Now this doesn’t only occur in real estate. Take the many cassette tape brands from the 70’s: Agfa, Kompact, Universum, TDK, Philips, Orwo Maxim, Laser, Maxell, and Memorex. As a consumer I was hard-pressed to distinguish one from the other and only ever recognized these brands based on their affiliation with their industry. recorded music.
Today, the real estate marketplace suffers from the same ubiquity. It’s replete with brand names recognized by their packaging and their association to either inventory and their sales force.
So when I read this survey my first response was “big deal”. Being the most recognized name means diddly if the masses cannot verbalize what you’re recognized for. Just ask Rula Lenska, Granted, Alberto VO5 creatively and wisely exploited the meaningless nature of their Russian-born spokesperson and turned it into one of the hottest ad campaigns ever. But unless real estate firms are willing to and can execute a campaign on irony, it probably won’t work for them.
If I were a real estate brand, Davison Real Estate would be replacing its Christmas party with a think tank session that tasked the smartest people of my firm to attend with their idea picks and shovels for a full day of creative mining to help locate the message and service vein of differentiation that we could build on for 2009.

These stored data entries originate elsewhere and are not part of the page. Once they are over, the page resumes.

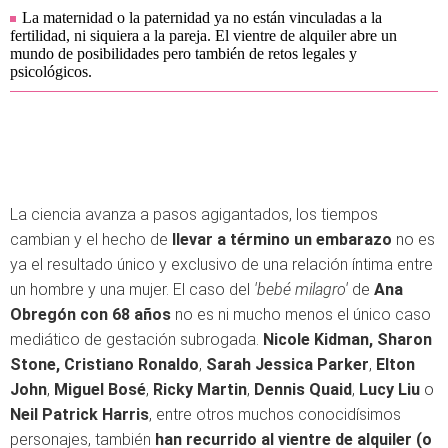
La maternidad o la paternidad ya no están vinculadas a la
fertilidad, ni siquiera a la pareja. El vientre de alquiler abre un
mundo de posibilidades pero también de retos legales y
psicológicos.
La ciencia avanza a pasos agigantados, los tiempos
cambian y el hecho de
llevar a término un embarazo
no es
ya el resultado único y exclusivo de una relación íntima entre
un hombre y una mujer. El caso del
'bebé milagro'
de
Ana
Obregón con 68 años
no es ni mucho menos el único caso
mediático de gestación subrogada.
Nicole Kidman, Sharon
Stone, Cristiano Ronaldo
,
Sarah Jessica Parker
,
Elton
John
,
Miguel Bosé
,
Ricky Martin
,
Dennis Quaid
,
Lucy Liu
o
Neil Patrick Harris
, entre otros muchos conocidísimos
personajes, también
han recurrido al vientre de alquiler (o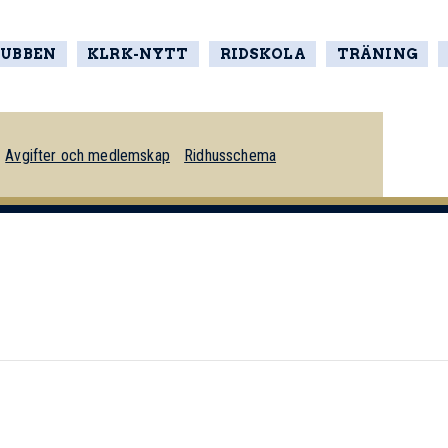
LUBBEN
KLRK-NYTT
RIDSKOLA
TRÄNING
Avgifter och medlemskap
Ridhusschema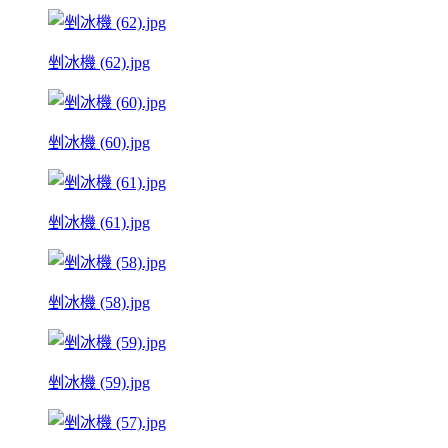
剉冰機 (62).jpg
剉冰機 (60).jpg
剉冰機 (61).jpg
剉冰機 (58).jpg
剉冰機 (59).jpg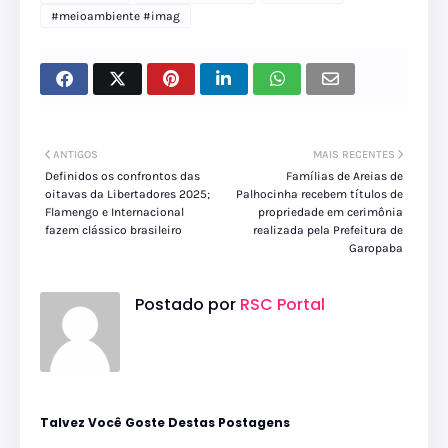
#meioambiente #imag
ANTIGOS
MAIS RECENTES
Definidos os confrontos das
Famílias de Areias de
oitavas da Libertadores 2025;
Palhocinha recebem títulos de
Flamengo e Internacional
propriedade em cerimônia
fazem clássico brasileiro
realizada pela Prefeitura de
Garopaba
Postado por
RSC Portal
Talvez Você Goste Destas Postagens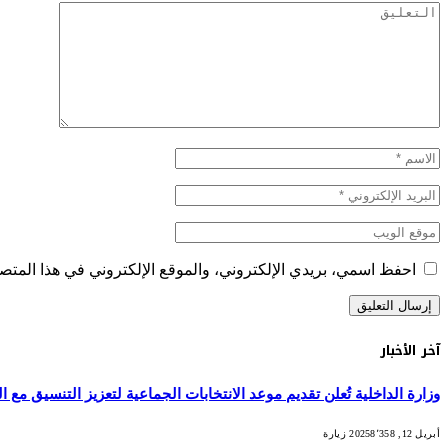
احفظ اسمي، بريدي الإلكتروني، والموقع الإلكتروني في هذا المتصف
آخر الأخبار
وزارة الداخلية تُعلن تقديم موعد الانتخابات الجماعية لتعزيز التنسيق مع التش
أبريل 12, 2025
8٬358
زيارة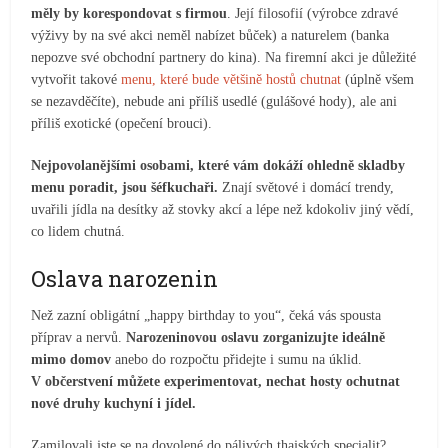
měly by korespondovat s firmou
. Její filosofií (výrobce zdravé
výživy by na své akci neměl nabízet bůček) a naturelem (banka
nepozve své obchodní partnery do kina). Na firemní akci je důležité
vytvořit takové
menu, které bude většině hostů chutnat
(úplně všem
se nezavděčíte), nebude ani příliš usedlé (gulášové hody), ale ani
příliš exotické (opečení brouci).
Nejpovolanějšími osobami, které vám dokáží ohledně skladby
menu poradit, jsou šéfkuchaři.
Znají světové i domácí trendy,
uvařili jídla na desítky až stovky akcí a lépe než kdokoliv jiný vědí,
co lidem chutná.
Oslava narozenin
Než zazní obligátní „happy birthday to you“, čeká vás spousta
příprav a nervů.
Narozeninovou oslavu zorganizujte ideálně
mimo domov
anebo do rozpočtu přidejte i sumu na úklid.
V občerstvení můžete experimentovat, nechat hosty ochutnat
nové druhy kuchyní i jídel.
Zamilovali jste se na dovolené do pálivých thajských specialit?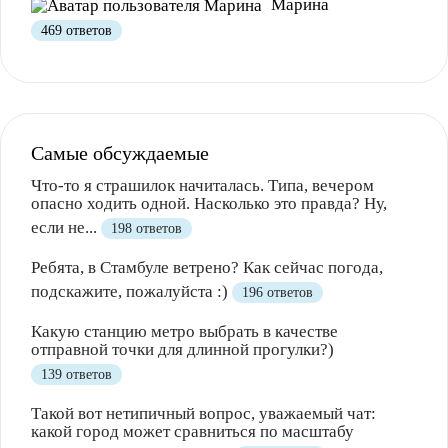
Марина
469 ответов
Полезно
1
Не очень
Самые обсуждаемые
Что-то я страшилок начиталась. Типа, вечером
опасно ходить одной. Насколько это правда? Ну,
если не...
198 ответов
Ребята, в Стамбуле ветрено? Как сейчас погода,
подскажите, пожалуйста :)
196 ответов
Какую станцию метро выбрать в качестве
отправной точки для длинной прогулки?)
139 ответов
Такой вот нетипичный вопрос, уважаемый чат:
какой город может сравниться по масштабу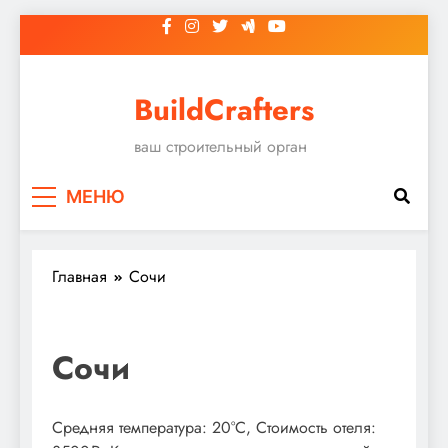
Перейти
к
содержимому
BuildCrafters
ваш строительный орган
МЕНЮ
Главная
Сочи
Сочи
Средняя температура: 20°C, Стоимость отеля: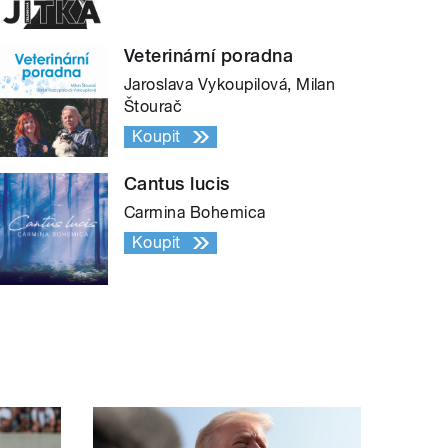
Veterinární poradna
Jaroslava Vykoupilová, Milan
Štourač
Koupit
Cantus lucis
Carmina Bohemica
Koupit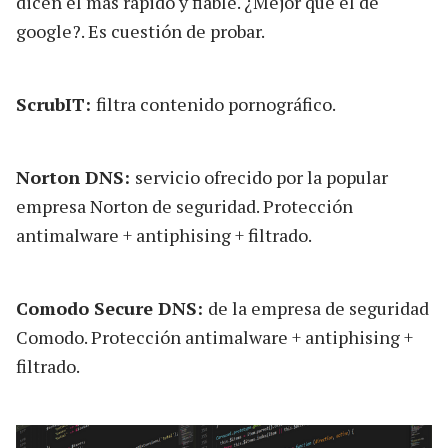
dicen el más rápido y fiable. ¿Mejor que el de
google?. Es cuestión de probar.
ScrubIT:
filtra contenido pornográfico.
Norton DNS:
servicio ofrecido por la popular
empresa Norton de seguridad. Protección
antimalware + antiphising + filtrado.
Comodo Secure DNS:
de la empresa de seguridad
Comodo. Protección antimalware + antiphising +
filtrado.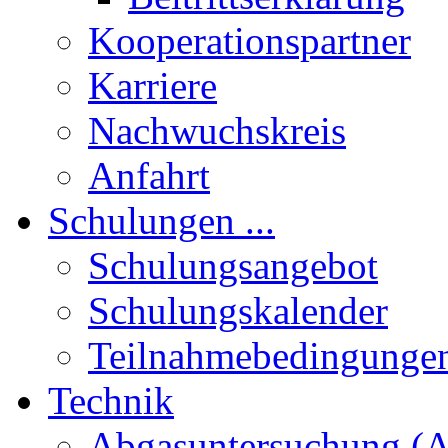
Kooperationspartner
Karriere
Nachwuchskreis
Anfahrt
Schulungen ...
Schulungsangebot
Schulungskalender
Teilnahmebedingunge
Technik
Abgasuntersuchung (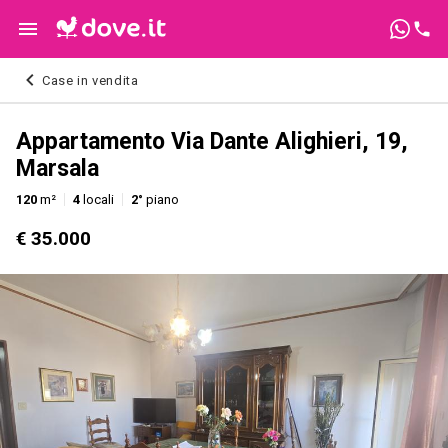
Case in vendita
Appartamento Via Dante Alighieri, 19,
Marsala
120
m²
4
locali
2°
piano
€ 35.000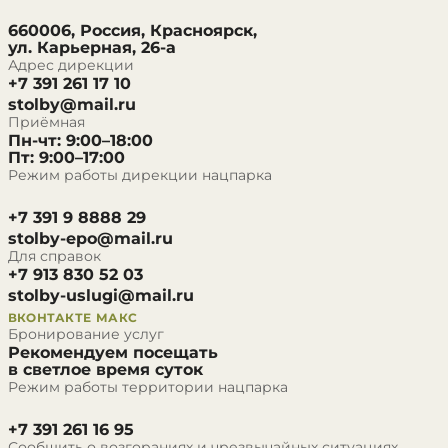
660006, Россия, Красноярск,
ул. Карьерная, 26-а
Адрес дирекции
+7 391 261 17 10
stolby@mail.ru
Приёмная
Пн-чт: 9:00–18:00
Пт: 9:00–17:00
Режим работы дирекции нацпарка
+7 391 9 8888 29
stolby-epo@mail.ru
Для справок
+7 913 830 52 03
stolby-uslugi@mail.ru
ВКОНТАКТЕ
МАКС
Бронирование услуг
Рекомендуем посещать
в светлое время суток
Режим работы территории нацпарка
+7 391 261 16 95
Сообщить о возгораниях и чрезвычайных ситуациях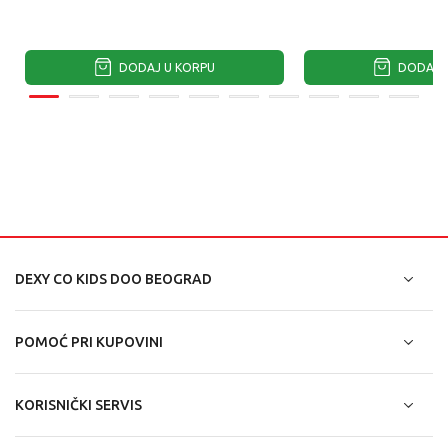
DODAJ U KORPU
DODAJ U
DEXY CO KIDS DOO BEOGRAD
POMOĆ PRI KUPOVINI
KORISNIČKI SERVIS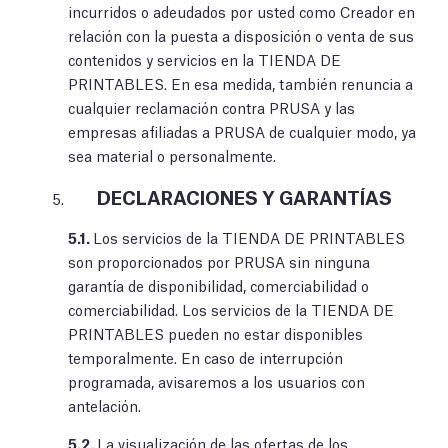
incurridos o adeudados por usted como Creador en
relación con la puesta a disposición o venta de sus
contenidos y servicios en la TIENDA DE
PRINTABLES. En esa medida, también renuncia a
cualquier reclamación contra PRUSA y las
empresas afiliadas a PRUSA de cualquier modo, ya
sea material o personalmente.
DECLARACIONES Y GARANTÍAS
5.1.
Los servicios de la TIENDA DE PRINTABLES
son proporcionados por PRUSA sin ninguna
garantía de disponibilidad, comerciabilidad o
comerciabilidad. Los servicios de la TIENDA DE
PRINTABLES pueden no estar disponibles
temporalmente. En caso de interrupción
programada, avisaremos a los usuarios con
antelación.
5.2.
La visualización de las ofertas de los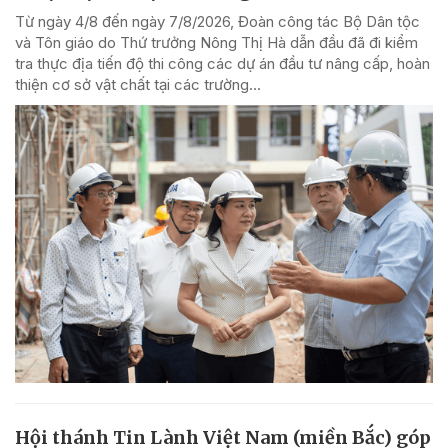
Từ ngày 4/8 đến ngày 7/8/2026, Đoàn công tác Bộ Dân tộc
và Tôn giáo do Thứ trưởng Nông Thị Hà dẫn đầu đã đi kiểm
tra thực địa tiến độ thi công các dự án đầu tư nâng cấp, hoàn
thiện cơ sở vật chất tại các trường...
Hội thánh Tin Lành Việt Nam (miền Bắc) góp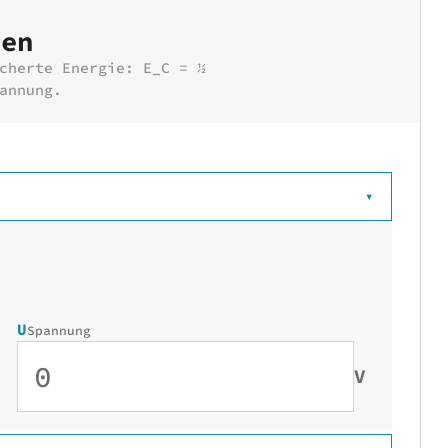
nen
cherte Energie: E_C = ½
annung.
▾
U
Spannung
V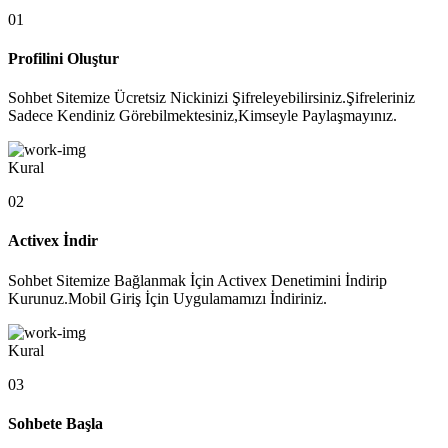
01
Profilini Oluştur
Sohbet Sitemize Ücretsiz Nickinizi Şifreleyebilirsiniz.Şifreleriniz
Sadece Kendiniz Görebilmektesiniz,Kimseyle Paylaşmayınız.
Kural
02
Activex İndir
Sohbet Sitemize Bağlanmak İçin Activex Denetimini İndirip
Kurunuz.Mobil Giriş İçin Uygulamamızı İndiriniz.
Kural
03
Sohbete Başla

Right now, I could think of dozens of things but rather than offer the standard list of takeaways this time around, I will shine the light on an example of one way this can be accomplished.
The Prudential Rand RandBlog
Spend time on it. Notice how it methodically combines local events, with not so pretty news, hard hitting commentary, and op-ed pieces on the market written by the owners. These posts stand out as honest, informative and editorially segregated from the sales arm of the firm.
The blog is consistent and the contributions seem to be calendared.
Having spoken to over 30 audiences this year, I know how fearful brokers are when it comes to blogging and how resistant they are to publish the things they know, love and believe in as it pertains to their community.
But this isn’t only the most prudent thing you could do today, it’s by far the most cost effective way to market your company, communicate your value proposition, leverage your intelligence and give the few folks inside your firm that really know the market a place to share it with the community.
In other words, to move beyond recognition to meaning.
Frankly, I buy the fear thing. I don’t buy the concern how much time it takes or the learning curve. I think the only reason more brokers aren’t doing this comes down to laziness. Because with over 1,000,000 new articles being generated by consumers on a daily basis filled with comments and opinions about their world, it just doesn’t look all that good for a real estate to be silent.
Prudential Rand was once recognized for being in real estate, period. Today, they are working on being known for having a point of view, a voice, and what probably matters most to locals today: A demonstrated commitment to the marketplace and the people who live in it.
The blog needs a little design makeover. Simple things like subscribing it, contacting the company or knowing precisely where they operates are a tad hard to find. But it’s nonetheless a good model for brokers looking to blog.